Up late again. At eleven. Nothing to tumble out of bed for early on a weekend getaway planned to escape grief, promising nothing but the comfort of unknown faces.
I took a shower, pulled on my bikini bottom, denim shorts over it, and a beach vest. I grabbed a towel. I walked down the cobbled alley to the breakfast room that stood perched atop the kitchen at the end of a flight of stone slabs. The room was being swept and the tables cleared. Breakfast time was over. I hurriedly filled a bowl with cereal and the little fruit left, and sat cross-legged at a table. The helper swept the floor around my legs, her broomstick striking the table legs noisily. She muttered a kalimera.
I drove out the hotel’s lane and turned left onto the National Road. The Arachova Mountains faded in the distance of my rear-view mirror. Livadi Bay was a twenty-minute drive away but in June its beaches are not deserted. I needed somewhere isolated, some nook off the road to Rethymnon where no locals congregated. Where the surroundings welcomed foreigners baring themselves. I drove on. I spotted an opening off the highway. A dirt track snaked its way down to a tiny beach. Antiforas Bay.
Just one hired car. And a man and a woman. She lay stretched out on her beach towel and he was seated on his, by her side but looking away out to sea. They weren’t exchanging a word.
Antiforas is a desolate place yet intimate, claustrophobically intimate if you looked up at the height I had driven down from. I picked a spot some distance from the couple and stretched out my towel too. I dropped the denim shorts and pulled off my vest, carefully folding the vest to a quarter of its size. I laid down on the towel, face up, placing the folded vest over my face to shield my eyes from the glare of the sun which occasionally receded behind low-lying clouds, only to reappear in full blaze.
The man stood up and paced past my prostrate body in the direction of a low-lying cave at the end of the beach. His eyes wandered from my breast to the line of untanned flesh under my navel that stretched from hipbone to hipbone, betraying evidence of more modest swimwear in summers past. He sat inside the cave, staring back at me. I lifted the vest off my eyes and glanced in his direction, feigning indifferent curiosity at his interest.
Time passes timelessly in desolate surroundings. It may have been an hour, or more. The woman got off her towel abruptly. She threw her beach robe around her shoulders. I recognised her. It was the couple two doors down the lane at the hotel. She shuffled off to their car and her man followed. Strange. They had been next to each other but looking in opposite directions. They drove off and I picked up my towel too, my lips parched from the salty taste of a breeze travelling past the Arachovas into the bay.
That evening, I waited behind my room’s louvered window. The disengaged couple exited their room and walked down the alley to the terrace restaurant. Not a word parted their lips.
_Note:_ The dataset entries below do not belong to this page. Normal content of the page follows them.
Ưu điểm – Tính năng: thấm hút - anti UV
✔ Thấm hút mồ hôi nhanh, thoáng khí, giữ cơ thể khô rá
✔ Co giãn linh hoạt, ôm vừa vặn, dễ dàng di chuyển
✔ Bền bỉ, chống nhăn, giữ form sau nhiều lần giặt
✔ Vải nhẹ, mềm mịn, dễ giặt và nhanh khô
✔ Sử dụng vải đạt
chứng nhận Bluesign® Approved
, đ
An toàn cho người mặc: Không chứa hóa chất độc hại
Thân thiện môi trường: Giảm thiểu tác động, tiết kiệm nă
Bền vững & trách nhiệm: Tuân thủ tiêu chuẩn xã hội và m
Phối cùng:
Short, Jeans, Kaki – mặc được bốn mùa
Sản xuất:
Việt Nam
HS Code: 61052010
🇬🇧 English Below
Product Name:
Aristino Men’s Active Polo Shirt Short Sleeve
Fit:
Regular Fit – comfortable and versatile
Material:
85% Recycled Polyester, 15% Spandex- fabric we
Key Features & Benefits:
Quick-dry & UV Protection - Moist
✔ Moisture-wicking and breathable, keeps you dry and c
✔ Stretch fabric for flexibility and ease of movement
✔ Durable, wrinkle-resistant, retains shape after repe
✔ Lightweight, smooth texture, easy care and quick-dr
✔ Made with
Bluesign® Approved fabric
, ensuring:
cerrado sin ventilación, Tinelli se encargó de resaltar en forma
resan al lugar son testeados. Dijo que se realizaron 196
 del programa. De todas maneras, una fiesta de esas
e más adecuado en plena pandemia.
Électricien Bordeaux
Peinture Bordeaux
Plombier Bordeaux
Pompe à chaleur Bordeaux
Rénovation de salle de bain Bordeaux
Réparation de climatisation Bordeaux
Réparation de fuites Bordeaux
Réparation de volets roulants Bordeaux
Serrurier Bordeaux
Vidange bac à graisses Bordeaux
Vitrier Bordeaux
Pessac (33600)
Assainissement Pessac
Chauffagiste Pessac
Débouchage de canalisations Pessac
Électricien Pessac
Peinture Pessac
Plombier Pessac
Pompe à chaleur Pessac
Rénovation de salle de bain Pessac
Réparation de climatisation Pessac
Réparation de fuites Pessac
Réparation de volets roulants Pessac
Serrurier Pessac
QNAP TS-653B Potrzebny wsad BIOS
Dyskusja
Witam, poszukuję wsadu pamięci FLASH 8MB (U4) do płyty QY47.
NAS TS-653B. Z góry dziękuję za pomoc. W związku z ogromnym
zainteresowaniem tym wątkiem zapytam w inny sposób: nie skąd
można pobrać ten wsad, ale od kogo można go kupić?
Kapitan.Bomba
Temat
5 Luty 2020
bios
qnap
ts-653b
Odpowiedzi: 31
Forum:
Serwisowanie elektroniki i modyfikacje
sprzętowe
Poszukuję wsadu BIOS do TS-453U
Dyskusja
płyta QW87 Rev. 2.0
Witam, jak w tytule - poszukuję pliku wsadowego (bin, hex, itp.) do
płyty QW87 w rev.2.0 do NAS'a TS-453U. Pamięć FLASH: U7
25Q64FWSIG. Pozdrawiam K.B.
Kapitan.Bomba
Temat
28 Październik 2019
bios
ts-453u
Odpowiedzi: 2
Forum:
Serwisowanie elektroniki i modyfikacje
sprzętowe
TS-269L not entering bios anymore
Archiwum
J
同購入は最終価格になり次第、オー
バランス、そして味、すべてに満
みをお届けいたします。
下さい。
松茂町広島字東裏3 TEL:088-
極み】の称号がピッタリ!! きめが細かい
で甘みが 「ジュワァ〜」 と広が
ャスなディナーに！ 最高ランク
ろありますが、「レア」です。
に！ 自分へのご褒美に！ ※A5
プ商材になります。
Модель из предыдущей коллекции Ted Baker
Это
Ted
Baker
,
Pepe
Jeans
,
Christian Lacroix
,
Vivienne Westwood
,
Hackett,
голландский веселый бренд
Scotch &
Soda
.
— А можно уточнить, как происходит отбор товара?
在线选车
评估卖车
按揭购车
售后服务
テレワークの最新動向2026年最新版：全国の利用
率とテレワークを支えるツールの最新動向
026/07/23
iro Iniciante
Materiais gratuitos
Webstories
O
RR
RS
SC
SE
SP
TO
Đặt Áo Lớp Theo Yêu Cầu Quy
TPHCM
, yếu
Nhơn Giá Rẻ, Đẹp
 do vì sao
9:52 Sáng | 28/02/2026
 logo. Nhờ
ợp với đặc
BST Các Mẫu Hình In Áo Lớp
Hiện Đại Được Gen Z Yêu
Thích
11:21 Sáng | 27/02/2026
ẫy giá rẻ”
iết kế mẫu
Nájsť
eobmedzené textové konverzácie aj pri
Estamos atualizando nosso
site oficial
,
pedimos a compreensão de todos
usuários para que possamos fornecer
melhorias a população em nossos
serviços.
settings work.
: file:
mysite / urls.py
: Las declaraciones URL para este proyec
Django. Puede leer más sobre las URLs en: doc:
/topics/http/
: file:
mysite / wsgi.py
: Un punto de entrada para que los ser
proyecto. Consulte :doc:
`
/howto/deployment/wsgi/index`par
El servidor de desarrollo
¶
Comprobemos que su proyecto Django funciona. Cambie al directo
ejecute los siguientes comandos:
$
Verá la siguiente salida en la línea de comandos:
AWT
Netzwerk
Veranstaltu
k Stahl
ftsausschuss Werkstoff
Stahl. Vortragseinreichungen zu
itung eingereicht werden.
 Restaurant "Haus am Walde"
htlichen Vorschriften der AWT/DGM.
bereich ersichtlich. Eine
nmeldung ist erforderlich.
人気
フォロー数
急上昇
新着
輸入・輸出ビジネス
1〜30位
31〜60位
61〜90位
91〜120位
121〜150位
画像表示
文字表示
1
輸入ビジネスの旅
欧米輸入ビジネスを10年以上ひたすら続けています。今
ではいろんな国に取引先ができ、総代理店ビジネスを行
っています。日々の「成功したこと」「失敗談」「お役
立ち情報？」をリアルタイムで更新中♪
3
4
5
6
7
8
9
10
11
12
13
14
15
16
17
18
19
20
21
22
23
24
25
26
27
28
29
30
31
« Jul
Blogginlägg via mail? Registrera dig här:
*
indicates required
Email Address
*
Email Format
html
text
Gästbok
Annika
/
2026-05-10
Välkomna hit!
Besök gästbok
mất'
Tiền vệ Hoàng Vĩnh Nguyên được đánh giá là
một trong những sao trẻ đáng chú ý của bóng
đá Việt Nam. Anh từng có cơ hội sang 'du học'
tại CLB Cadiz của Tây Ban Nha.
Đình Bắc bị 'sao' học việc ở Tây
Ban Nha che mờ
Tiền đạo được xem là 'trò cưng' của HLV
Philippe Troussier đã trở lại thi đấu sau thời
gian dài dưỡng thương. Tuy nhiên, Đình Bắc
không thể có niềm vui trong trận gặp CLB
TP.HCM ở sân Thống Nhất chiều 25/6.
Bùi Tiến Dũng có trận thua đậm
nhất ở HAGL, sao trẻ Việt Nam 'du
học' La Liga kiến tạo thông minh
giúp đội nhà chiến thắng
I watched, wondering. I stepped out the door and followed them down to the restaurant. I took the table next to theirs. It was warming, seated in the immediate proximity of the man who, at Antiforas Bay, had seen how I look under my top.
The man signed the chit and the silent couple got out of their chairs.
“I’m staying in tomorrow, Dieter.”
“Why?”
“By the pool. You go to Antiforas, if you wish.”
Dieter nodded his assent. He offered me a kalinychta as he passed me.
“A goodnight to you too,” I squealed, flashing both a smile.
I returned to my room soon after, stealing a look at Dieter’s door as I turned the key in mine. The next morning I rose early. I was on my way to Antiforas Beach before the breakfast room was half full. In my beach vest and a large beach towel wrapped round my waist.